Here, I create a new thread for each element in the resulting matrix. I than write these threads to an array, start them and, finally, wait for them to finish working. I’ve seen some realizations, where the whole input matrix (both of them) would be given as parameters to the thread. My task is, however, to come up with an algorithm, where only one row and one column (that are necessary for this particular element) are given.

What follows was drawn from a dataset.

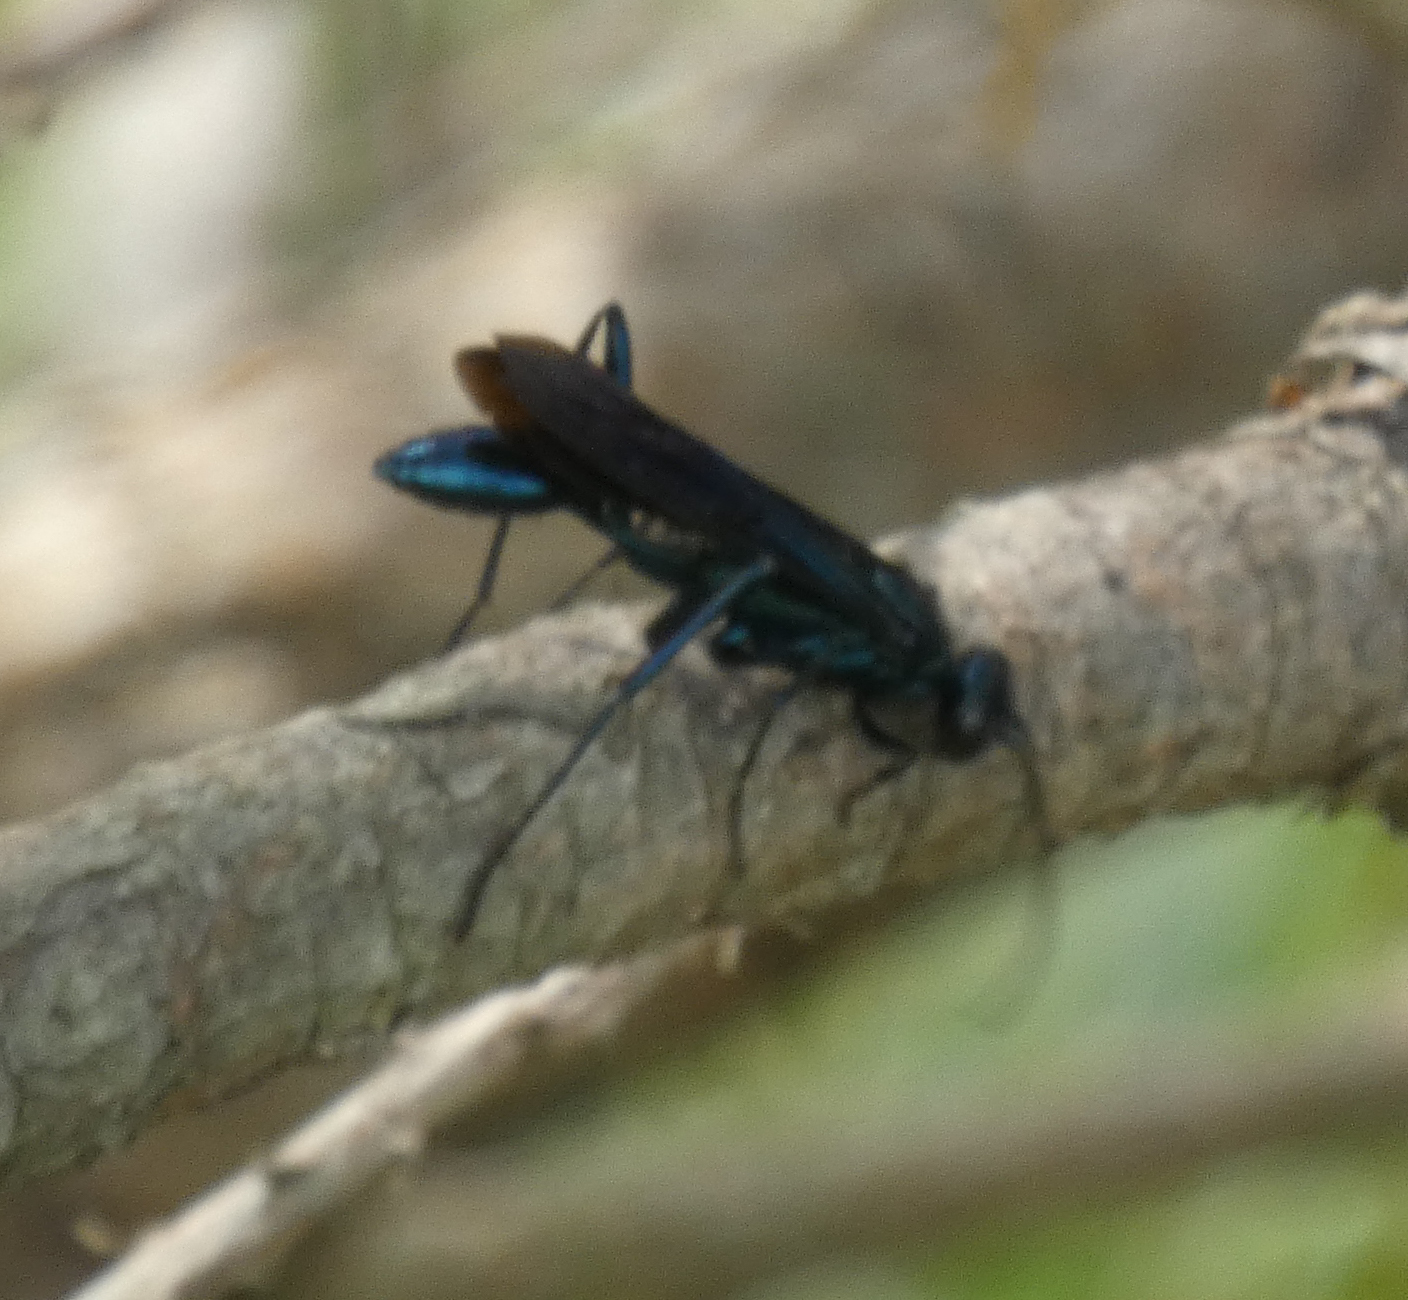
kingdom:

After measuring the time elapsed I get following results

Linear algorithm Time with linear algorithm: 557 Parallel algorithm Time with parallel algorithm: 38262

What am I doing wrong? Thanks in advance!

## Answer

The code you’ve written will work fine on a GPU where the concept of threads is very different and the overhead is basically zero. On CPU-based systems, spawning threads is an exceptionally slow operation and it only makes sense if you can amortise this overhead over **a lot** of computational work.

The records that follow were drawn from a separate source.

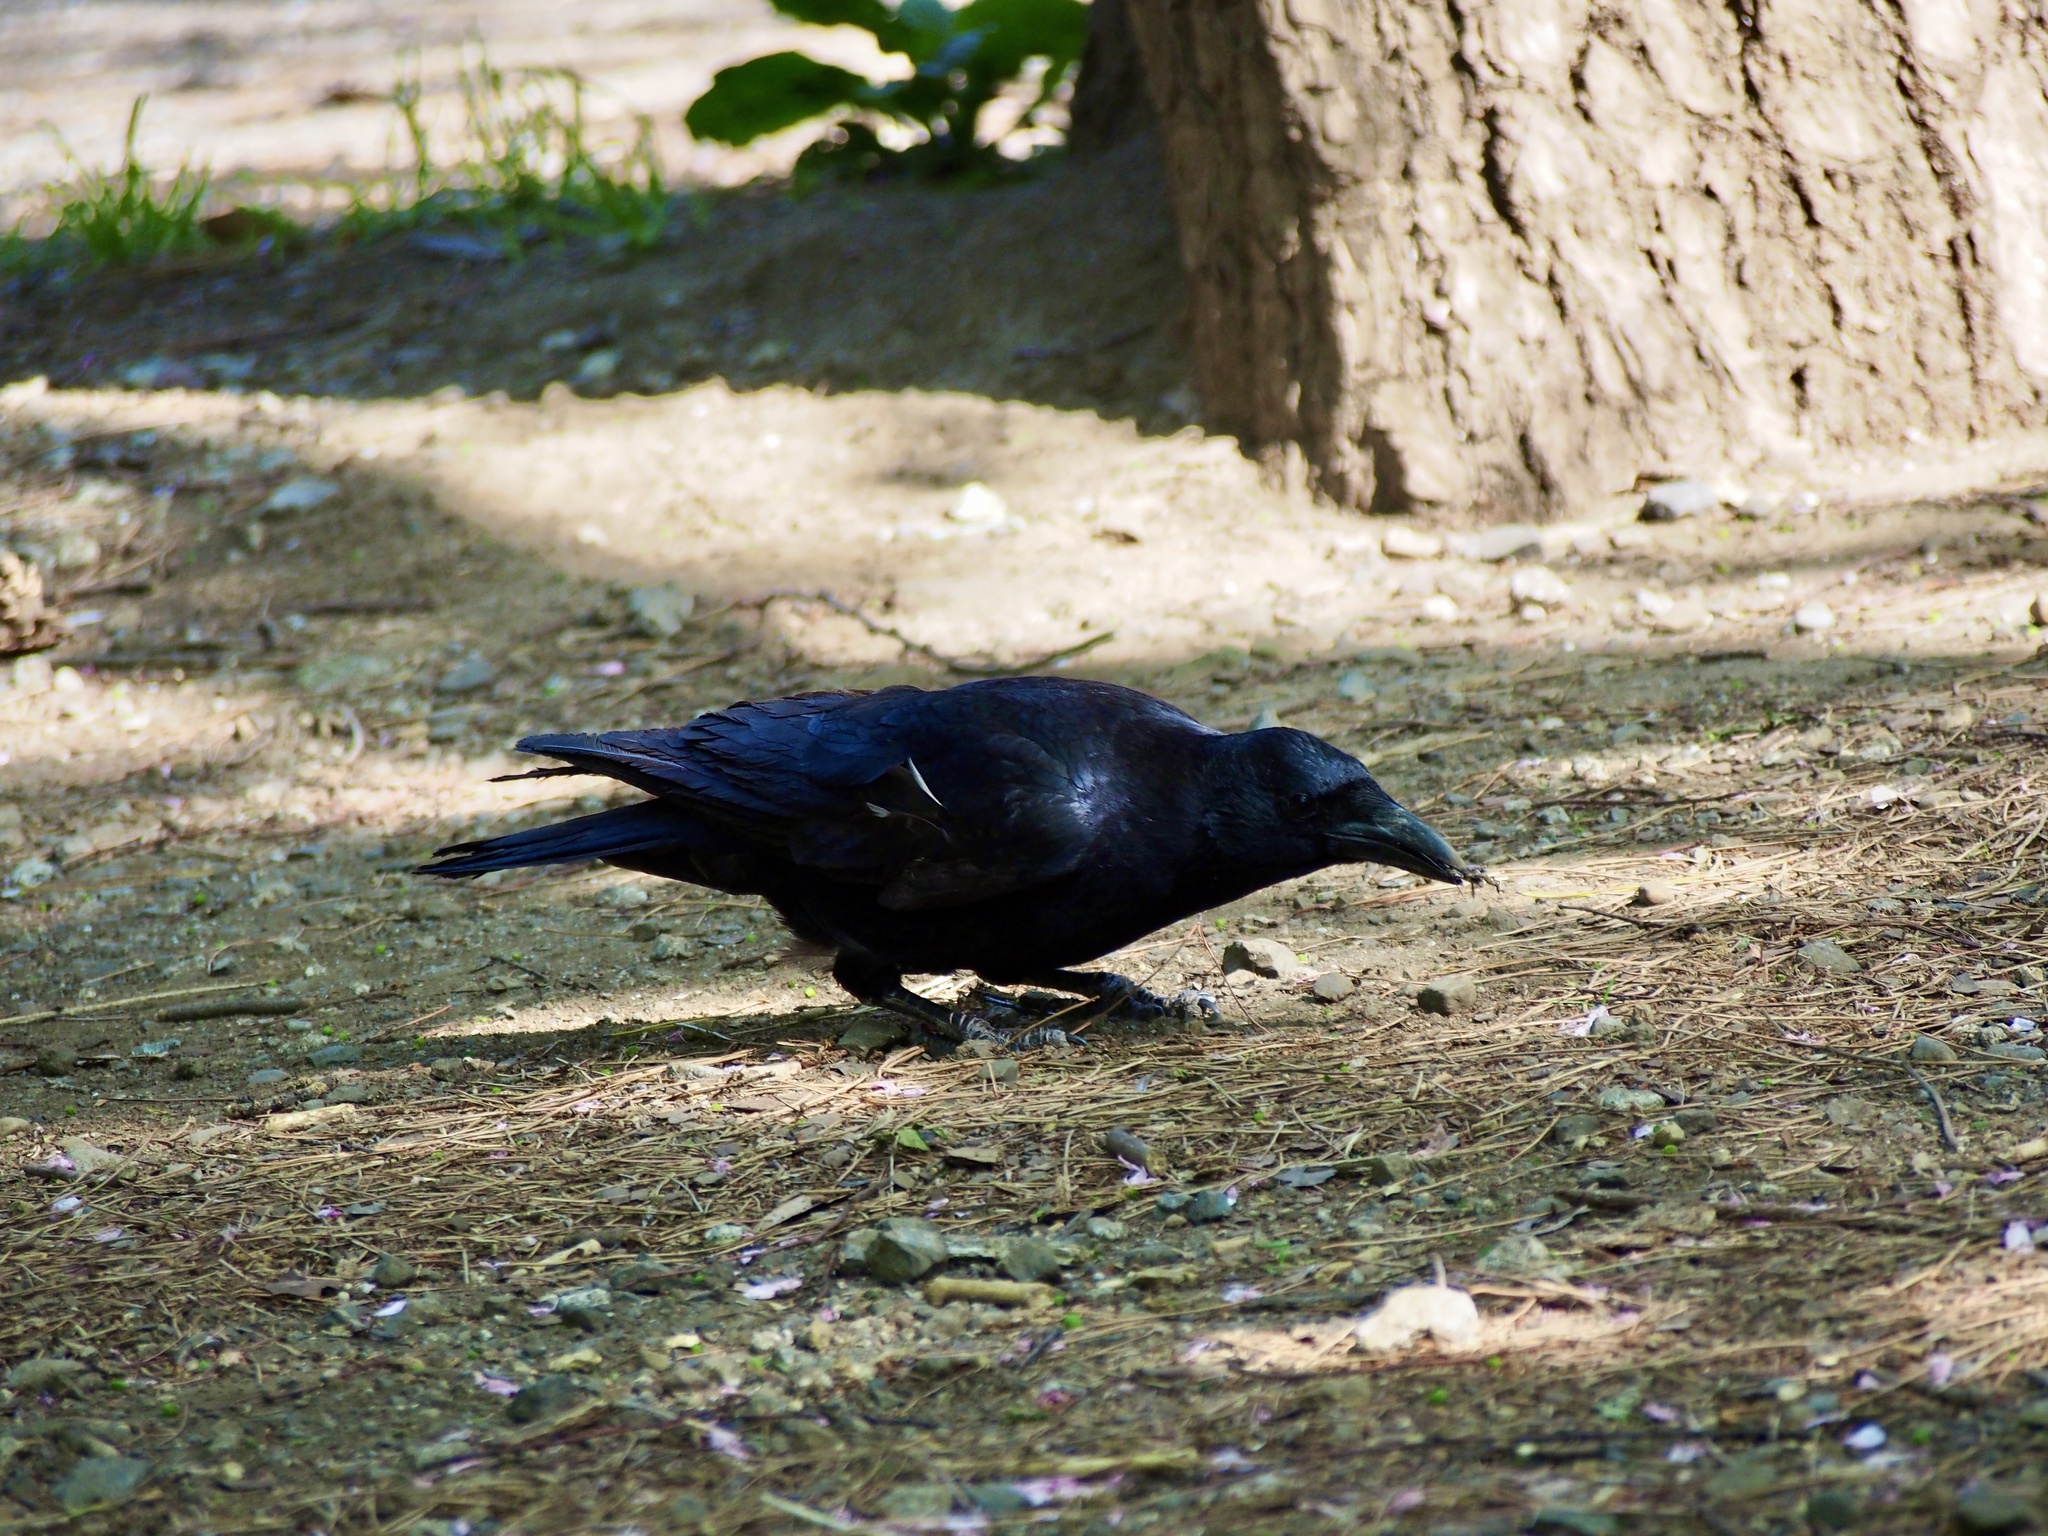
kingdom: Animalia
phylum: Chordata
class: Aves
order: Passeriformes
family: Corvidae
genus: Corvus
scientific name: Corvus corone
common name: Carrion crow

Here is some general advice that will help you write better parallel algorithms for CPUs:

- With computationally heavy tasks, use as many threads as there are physical execution units (cores). SMT techniques such as HyperThreading do not help much unless there is a lot of memory latency. For small matrices that fit in the L1 and L2 CPU caches, the latency is very low and there is nothing to gain from SMT. When more than one thread share the same core, the OS has to context switch between the two, which adds overhead and may trash the cache.
- Keep parallelisation granularity as coarse as possible so to maximise the work per thread. Instead of having one row x column operation per thread, have each thread operate on contiguous blocks of rows / columns. You can try and only parallelise the outer loop, i.e., only over the rows of the first matrix.
- Keep the number of threads dependent on the hardware properties (number of cores) and independent of the problem size. Spawning a separate thread for each row and column scales the overhead linearly with the problem size, which is really bad from performance point of view.
- Avoid false sharing. This happens when two or more threads running on different cores write to memory locations that fall in the same cache line. When one thread updates the cache of its core, the change propagates and invalidates the caches of the other cores that have the same cache line, forcing them to refetch the data. In your case, 16 consecutive values of
`result2`

fall in the same cache line (cache lines on x86 and ARM are 64 bytes long,`int`

is 4 bytes) and are written by 16 different threads. The use of a temporary summation variable alleviates this problem somehow–it is much more severe when false sharing happens repeatedly in an inner(-most) loop. - Use thread pools for repeated tasks when the number of work items exceeds the number of threads and each thread will get work multiple times. In your case, you give each thread a single work item, so this is not really pooling.

In summary, start as many threads as physical cores and have them work on big contiguous chunks of the input matrices.